Friday, November 30, 2007

Clay Pots, Watches, The Human Eye, Oh My...

Is common sense allowed as we consider how our lives and this universe got here?

Archaeologists will say that a clay pot is solid evidence that a civilization once lived here. No one believes that the ground, or wind, or chemicals randomly assembled to form that clay pot and accidentally painted a design on it. People made it. If a simple clay pot shows human design, what do we conclude about an object whose make up is far more complex? Like, the human eye. It can distinguish among seven million colors. It moves 100,000 times each day with automatic focusing and the eye handles 1.5 million simultaneous messages.1

Are we to believe that though a clay pot did not arise from natural means, the human eye just came about from elements in the atmosphere? Some would say that science demands such a conclusion, because to believe in God is not scientific. How is that different from finding the clay pot and starting with the assumption that people didn't exist in that location, so scientists must now find out how that clay pot developed from the elements in the ground or air.2

We're told that producing a human eye takes a long time. It is assumed that such random chance takes a great amount of time to perfectly assemble something complex. So, here is a test. Let's say someone handed you a plastic bag filled with all the parts to a watch, where you were certain that all the correct springs, screws, discs are in that bag. How long would you be willing to shake that bag hoping that the pieces would fall together and the screws would each find the right hole and tighten nicely? There must be some possibility that it could happen. Picture yourself shaking that bag. You probably wouldn't shake it beyond 30 seconds. Why not? Because common sense tells you that no matter how long you shake that bag, the pieces will never align to become a working watch. It wouldn't matter if you shook that bag one minute or thousands of years.
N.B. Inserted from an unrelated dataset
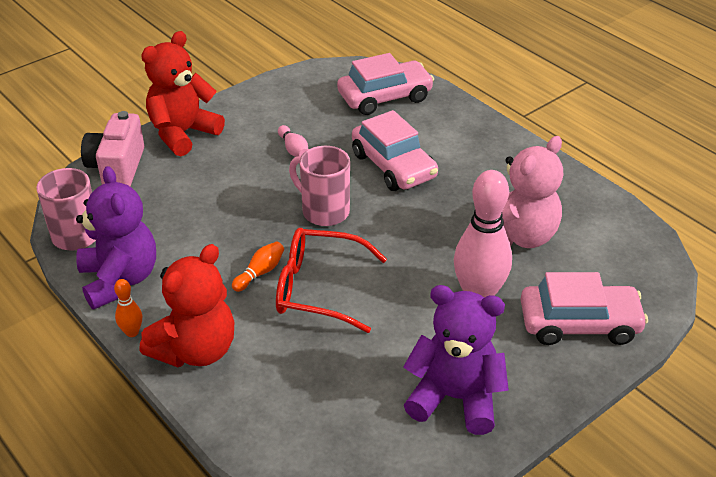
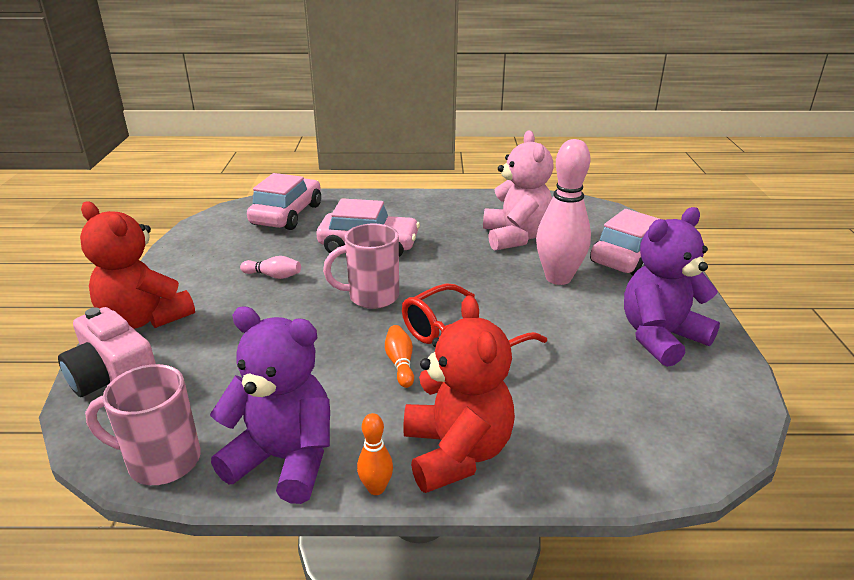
camera: 50 degrees left, 10 degrees down
red teddy bear [141,31,225,156] -> red teddy bear turned 45 degrees counterclockwise [80,202,195,329]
Just because someone argues that "maybe, someday, somehow, by chance"... should that line of reasoning supersede common sense? Like the Emperor’s New Clothes, shouldn't there be a voice in the crowd saying, "Yeah, but complex life arising from simple non-life is such an outside chance, wouldn't it make more sense to look for another explanation?"

What about the likelihood of life on Earth? Maybe you are aware of all the perfect conditions that were necessary for us to be here: the earth's perfect distance from the sun, the perfect combination of gases in our atmosphere, the perfect tilt and rotation of Earth, the perfect gravitational force, the presence of water, and on and on.

Astrophysicist George Smoot explains that the degree of fine-tuning required for life to exist on Earth would be similar to shooting an arrow all the way to the unofficial planet Pluto (four billion miles away) and having the arrow come within a hundred yards of the target.3

Do you like to bet? Would you be apt to bet if the odds were 5:1 against you? How about if they were 6,000:1 against you? If you were to bet on the universe developing without a Designer, the odds of our universe forming on its own is 10124 to 1.

Again, just because there is a vastly remote chance that all the requirements perfectly fell into place by chance, why would a reasonable person conclude that it actually did come about that way? If the odds of a jet making it safely to its destination were 10124 to 1, who would get on that plane? We are so reasonable in so many areas of life. We look at clay pots and watches and are willing to say that obviously people made these, even if we don't see those people. Could not the same logic be used when we consider the human body and the universe?

Don't the intricacies of the human body and the universe give reason to say, "Though I don't see him, it makes most sense to conclude that God exists"?

1 Hugh Davson, Physiology of the Eye, 5th ed (New York: McGraw Hill, 1991).

2 Concept and the hyperlinked article that we recommend later, are by Dr. John P. Marcus. He received his Ph.D. in biological chemistry from the U of Michigan and is research officer at the Cooperative Research Centre for Tropical Plant Pathology, University of Queensland, Australia. He is currently researching novel antifungal proteins, their corresponding genes, and their application in genetic engineering of crop plants for disease resistance.

3 Fred Herren, Show Me God, 3rd ed. (Wheeling, IL: Day Star, 1997), 213.